Indian stock market indices continued to trade weak during the previous two hours of trade on the back of persistent selling pressure across index heavyweights. Barring FMCG, all sectoral indices are trading in the red. Stocks from the IT and Metal sectors are the biggest losers.
The BSE-Sensex is down by 366 points and NSE-Nifty is down by 120 points at the moment. BSE Mid Cap and BSE Small Cap indices are down by 1.68% and 1.7% respectively. The rupee is trading at 46.99 to the US dollar.
Power stocks are trading weak led by GVK Power and Infra and Reliance Infra. As per a leading financial daily, power companies may default on their loans. Companies like Power Finance Corp, Rural Elect., Tata Power, and Reliance Power are reeling under low tariffs, scarcity of fuel and land acquisition problems.
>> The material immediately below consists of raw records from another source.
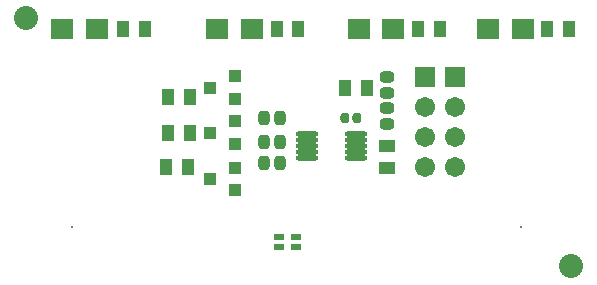
<source format=gts>
G04 Layer_Color=8388736*
%FSLAX24Y24*%
%MOIN*%
G70*
G01*
G75*
%ADD32R,0.0769X0.0671*%
%ADD33O,0.0749X0.0198*%
%ADD34R,0.0415X0.0572*%
G04:AMPARAMS|DCode=35|XSize=30mil|YSize=32mil|CornerRadius=8.4mil|HoleSize=0mil|Usage=FLASHONLY|Rotation=180.000|XOffset=0mil|YOffset=0mil|HoleType=Round|Shape=RoundedRectangle|*
%AMROUNDEDRECTD35*
21,1,0.0300,0.0152,0,0,180.0*
21,1,0.0132,0.0320,0,0,180.0*
1,1,0.0168,-0.0066,0.0076*
1,1,0.0168,0.0066,0.0076*
1,1,0.0168,0.0066,-0.0076*
1,1,0.0168,-0.0066,-0.0076*
%
%ADD35ROUNDEDRECTD35*%
%ADD36R,0.0365X0.0247*%
%ADD37R,0.0440X0.0400*%
%ADD38R,0.0572X0.0415*%
G04:AMPARAMS|DCode=39|XSize=37.1mil|YSize=47.4mil|CornerRadius=9.8mil|HoleSize=0mil|Usage=FLASHONLY|Rotation=180.000|XOffset=0mil|YOffset=0mil|HoleType=Round|Shape=RoundedRectangle|*
%AMROUNDEDRECTD39*
21,1,0.0371,0.0277,0,0,180.0*
21,1,0.0175,0.0474,0,0,180.0*
1,1,0.0197,-0.0087,0.0139*
1,1,0.0197,0.0087,0.0139*
1,1,0.0197,0.0087,-0.0139*
1,1,0.0197,-0.0087,-0.0139*
%
%ADD39ROUNDEDRECTD39*%
G04:AMPARAMS|DCode=40|XSize=37.1mil|YSize=47.4mil|CornerRadius=9.8mil|HoleSize=0mil|Usage=FLASHONLY|Rotation=90.000|XOffset=0mil|YOffset=0mil|HoleType=Round|Shape=RoundedRectangle|*
%AMROUNDEDRECTD40*
21,1,0.0371,0.0277,0,0,90.0*
21,1,0.0175,0.0474,0,0,90.0*
1,1,0.0197,0.0139,0.0087*
1,1,0.0197,0.0139,-0.0087*
1,1,0.0197,-0.0139,-0.0087*
1,1,0.0197,-0.0139,0.0087*
%
%ADD40ROUNDEDRECTD40*%
G04:AMPARAMS|DCode=41|XSize=80mil|YSize=80mil|CornerRadius=40mil|HoleSize=0mil|Usage=FLASHONLY|Rotation=90.000|XOffset=0mil|YOffset=0mil|HoleType=Round|Shape=RoundedRectangle|*
%AMROUNDEDRECTD41*
21,1,0.0800,0.0000,0,0,90.0*
21,1,0.0000,0.0800,0,0,90.0*
1,1,0.0800,0.0000,0.0000*
1,1,0.0800,0.0000,0.0000*
1,1,0.0800,0.0000,0.0000*
1,1,0.0800,0.0000,0.0000*
%
%ADD41ROUNDEDRECTD41*%
%ADD42C,0.0080*%
%ADD43R,0.0671X0.0671*%
%ADD44C,0.0671*%
D32*
X16226Y8543D02*
D03*
X17388D02*
D03*
X13061D02*
D03*
X11900D02*
D03*
X7187D02*
D03*
X8348D02*
D03*
X3179D02*
D03*
X2018D02*
D03*
D33*
X10193Y5044D02*
D03*
Y4847D02*
D03*
Y4650D02*
D03*
Y4453D02*
D03*
Y4256D02*
D03*
X11807Y5044D02*
D03*
Y4847D02*
D03*
Y4650D02*
D03*
Y4453D02*
D03*
Y4256D02*
D03*
D34*
X4036Y8543D02*
D03*
X4764D02*
D03*
X9166Y8540D02*
D03*
X9894D02*
D03*
X13886Y8550D02*
D03*
X14614D02*
D03*
X18186Y8543D02*
D03*
X18914D02*
D03*
X11436Y6600D02*
D03*
X12164D02*
D03*
X5536Y6300D02*
D03*
X6264D02*
D03*
X5536Y5100D02*
D03*
X6264D02*
D03*
X5486Y3950D02*
D03*
X6214D02*
D03*
D35*
X11837Y5600D02*
D03*
X11460D02*
D03*
D36*
X9234Y1278D02*
D03*
Y1612D02*
D03*
X9805D02*
D03*
Y1278D02*
D03*
D37*
X6960Y6600D02*
D03*
X7794Y6980D02*
D03*
Y6226D02*
D03*
X6960Y5100D02*
D03*
X7794Y5480D02*
D03*
Y4726D02*
D03*
X6960Y3550D02*
D03*
X7794Y3930D02*
D03*
Y3176D02*
D03*
D38*
X12850Y3936D02*
D03*
Y4664D02*
D03*
D39*
X8732Y5600D02*
D03*
X9268D02*
D03*
X8732Y4800D02*
D03*
X9268D02*
D03*
X8732Y4100D02*
D03*
X9268D02*
D03*
D40*
X12850Y5918D02*
D03*
Y5382D02*
D03*
X12850Y6432D02*
D03*
Y6968D02*
D03*
D41*
X820Y8910D02*
D03*
X18990Y650D02*
D03*
D42*
X17323Y1969D02*
D03*
X2362D02*
D03*
D43*
X14110Y6960D02*
D03*
X15110Y6957D02*
D03*
D44*
X14110Y5960D02*
D03*
Y4960D02*
D03*
Y3960D02*
D03*
X15110Y5957D02*
D03*
Y4957D02*
D03*
Y3957D02*
D03*
M02*

</source>
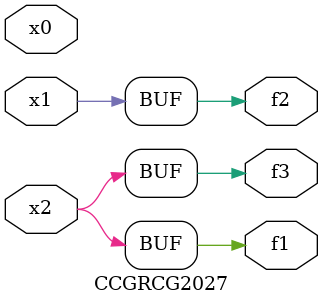
<source format=v>
module CCGRCG2027(
	input x0, x1, x2,
	output f1, f2, f3
);
	assign f1 = x2;
	assign f2 = x1;
	assign f3 = x2;
endmodule

</source>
Their new plants are not operating at the targeted capacities. They are likely to default on loans worth Rs 1,350 bn. As a result, banks are exercising caution while sanctioning loans for power projects. As per the Reserve Bank of India (RBI), banks have an exposure of Rs 2,923 bn loans to this sector. Of this half the loans have not yet been utilized and fund flow to new projects has almost stopped.
Energy stocks are trading in the red. Essar Oil and Cairn India are the biggest losers, while Petronet LNG and HPCL are the biggest gainers. According to a leading financial daily, state run HPCL is planning to outsource operations and maintenance (O&M) of its two integrated sugar mills in Bihar. The two mills have a combined crushing capacity of 7,000 tonnes per day and can produce 120 kilolitres (Kl) of ethanol per day. HPCL's subsidiary HPCL Biofuels Limited (HBL) has already invited proposals from companies who have carried out and completed at least one O&M contract service for an integrated sugar mill in the past seven years. The O&M contract will be for a period of one year and could be extended for another year depending on the performance of the bidder. HPCL is the country's first oil company to produce ethanol.